--- START ---
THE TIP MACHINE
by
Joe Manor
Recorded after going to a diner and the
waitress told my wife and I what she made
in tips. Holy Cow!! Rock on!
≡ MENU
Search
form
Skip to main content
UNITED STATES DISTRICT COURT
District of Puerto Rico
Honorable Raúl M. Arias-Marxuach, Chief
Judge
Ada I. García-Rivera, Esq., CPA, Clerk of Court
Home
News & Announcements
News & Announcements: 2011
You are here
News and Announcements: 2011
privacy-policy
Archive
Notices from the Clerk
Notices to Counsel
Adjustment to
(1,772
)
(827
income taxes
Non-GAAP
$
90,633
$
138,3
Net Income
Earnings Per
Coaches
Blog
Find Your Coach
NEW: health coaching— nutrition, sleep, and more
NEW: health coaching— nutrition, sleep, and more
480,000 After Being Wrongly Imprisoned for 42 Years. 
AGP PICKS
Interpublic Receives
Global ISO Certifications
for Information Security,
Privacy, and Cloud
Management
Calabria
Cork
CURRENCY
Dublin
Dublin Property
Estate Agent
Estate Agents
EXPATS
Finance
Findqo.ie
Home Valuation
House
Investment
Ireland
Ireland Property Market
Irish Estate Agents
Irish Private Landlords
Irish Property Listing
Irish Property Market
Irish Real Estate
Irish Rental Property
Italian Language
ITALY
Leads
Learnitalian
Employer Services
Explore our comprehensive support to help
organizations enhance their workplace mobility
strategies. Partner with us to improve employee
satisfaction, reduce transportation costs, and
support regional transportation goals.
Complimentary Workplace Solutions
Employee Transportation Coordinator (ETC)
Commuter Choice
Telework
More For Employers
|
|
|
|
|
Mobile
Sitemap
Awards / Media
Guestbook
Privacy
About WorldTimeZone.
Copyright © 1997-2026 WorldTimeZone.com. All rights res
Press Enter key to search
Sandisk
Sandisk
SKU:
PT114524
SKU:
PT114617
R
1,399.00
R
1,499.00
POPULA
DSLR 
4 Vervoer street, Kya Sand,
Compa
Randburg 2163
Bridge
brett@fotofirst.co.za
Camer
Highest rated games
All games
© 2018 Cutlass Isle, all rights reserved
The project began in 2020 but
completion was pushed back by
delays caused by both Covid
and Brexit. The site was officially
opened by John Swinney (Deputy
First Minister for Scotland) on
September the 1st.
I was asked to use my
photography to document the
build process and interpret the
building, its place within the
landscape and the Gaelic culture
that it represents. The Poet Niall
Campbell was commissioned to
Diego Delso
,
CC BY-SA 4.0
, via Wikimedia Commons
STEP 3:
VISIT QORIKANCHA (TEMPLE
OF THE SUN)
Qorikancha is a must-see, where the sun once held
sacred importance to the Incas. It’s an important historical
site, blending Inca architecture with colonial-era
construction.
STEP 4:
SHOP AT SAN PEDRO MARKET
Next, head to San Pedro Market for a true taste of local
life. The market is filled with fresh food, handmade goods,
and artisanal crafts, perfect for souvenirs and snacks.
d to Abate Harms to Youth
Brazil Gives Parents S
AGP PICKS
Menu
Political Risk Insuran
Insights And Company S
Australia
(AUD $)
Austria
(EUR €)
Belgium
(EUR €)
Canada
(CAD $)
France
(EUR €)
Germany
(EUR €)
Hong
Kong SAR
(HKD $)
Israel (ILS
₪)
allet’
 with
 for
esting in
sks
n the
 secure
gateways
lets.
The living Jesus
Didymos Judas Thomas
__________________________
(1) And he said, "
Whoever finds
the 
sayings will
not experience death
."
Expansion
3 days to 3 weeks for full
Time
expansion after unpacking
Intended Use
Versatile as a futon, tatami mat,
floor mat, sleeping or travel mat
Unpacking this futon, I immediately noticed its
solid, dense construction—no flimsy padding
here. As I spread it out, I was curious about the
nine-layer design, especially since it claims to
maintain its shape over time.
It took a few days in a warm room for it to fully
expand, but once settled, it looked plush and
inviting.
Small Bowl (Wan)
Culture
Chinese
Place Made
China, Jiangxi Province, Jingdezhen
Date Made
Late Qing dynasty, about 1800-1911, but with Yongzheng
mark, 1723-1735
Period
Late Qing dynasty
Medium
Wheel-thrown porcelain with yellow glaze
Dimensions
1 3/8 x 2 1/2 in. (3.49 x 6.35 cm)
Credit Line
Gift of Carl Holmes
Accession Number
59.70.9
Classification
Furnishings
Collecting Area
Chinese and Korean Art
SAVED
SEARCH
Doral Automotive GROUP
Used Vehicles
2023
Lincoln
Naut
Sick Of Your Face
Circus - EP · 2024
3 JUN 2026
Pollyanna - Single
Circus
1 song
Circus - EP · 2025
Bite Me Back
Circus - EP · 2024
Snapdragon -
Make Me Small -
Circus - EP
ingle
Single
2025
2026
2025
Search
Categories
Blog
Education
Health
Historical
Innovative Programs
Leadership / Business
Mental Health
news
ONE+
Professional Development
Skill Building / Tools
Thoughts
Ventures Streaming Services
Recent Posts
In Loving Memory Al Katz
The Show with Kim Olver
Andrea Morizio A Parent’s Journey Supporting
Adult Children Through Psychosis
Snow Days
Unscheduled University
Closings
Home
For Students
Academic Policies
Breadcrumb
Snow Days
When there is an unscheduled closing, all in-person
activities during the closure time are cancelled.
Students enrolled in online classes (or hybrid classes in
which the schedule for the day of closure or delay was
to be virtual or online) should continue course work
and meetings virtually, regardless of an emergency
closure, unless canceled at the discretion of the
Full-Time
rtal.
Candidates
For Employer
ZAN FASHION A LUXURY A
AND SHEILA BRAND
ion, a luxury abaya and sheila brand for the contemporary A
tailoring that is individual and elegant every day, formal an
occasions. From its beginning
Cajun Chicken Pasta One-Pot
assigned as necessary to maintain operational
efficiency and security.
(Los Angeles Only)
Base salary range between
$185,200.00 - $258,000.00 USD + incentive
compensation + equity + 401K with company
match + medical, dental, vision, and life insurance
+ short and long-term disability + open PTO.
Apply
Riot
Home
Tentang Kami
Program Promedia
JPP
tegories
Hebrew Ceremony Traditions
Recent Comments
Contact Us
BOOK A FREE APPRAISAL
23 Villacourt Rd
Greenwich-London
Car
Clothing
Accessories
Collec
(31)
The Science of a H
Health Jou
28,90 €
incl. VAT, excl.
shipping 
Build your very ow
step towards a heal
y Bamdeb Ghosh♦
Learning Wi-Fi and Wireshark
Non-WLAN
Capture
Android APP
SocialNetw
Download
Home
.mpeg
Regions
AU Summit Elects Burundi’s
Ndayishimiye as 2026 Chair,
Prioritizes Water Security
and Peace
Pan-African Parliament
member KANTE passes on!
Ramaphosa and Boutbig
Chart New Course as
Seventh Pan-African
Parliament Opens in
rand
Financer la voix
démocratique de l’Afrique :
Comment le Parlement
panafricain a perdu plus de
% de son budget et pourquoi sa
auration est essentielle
--- END ---
[REQUIREMENT] Reproduce the data word for word from the beginning through the line containing "Find Your Coach", including that line.

[RESULT OF THE EXERCISE]
THE TIP MACHINE
by
Joe Manor
Recorded after going to a diner and the
waitress told my wife and I what she made
in tips. Holy Cow!! Rock on!
≡ MENU
Search
form
Skip to main content
UNITED STATES DISTRICT COURT
District of Puerto Rico
Honorable Raúl M. Arias-Marxuach, Chief
Judge
Ada I. García-Rivera, Esq., CPA, Clerk of Court
Home
News & Announcements
News & Announcements: 2011
You are here
News and Announcements: 2011
privacy-policy
Archive
Notices from the Clerk
Notices to Counsel
Adjustment to
(1,772
)
(827
income taxes
Non-GAAP
$
90,633
$
138,3
Net Income
Earnings Per
Coaches
Blog
Find Your Coach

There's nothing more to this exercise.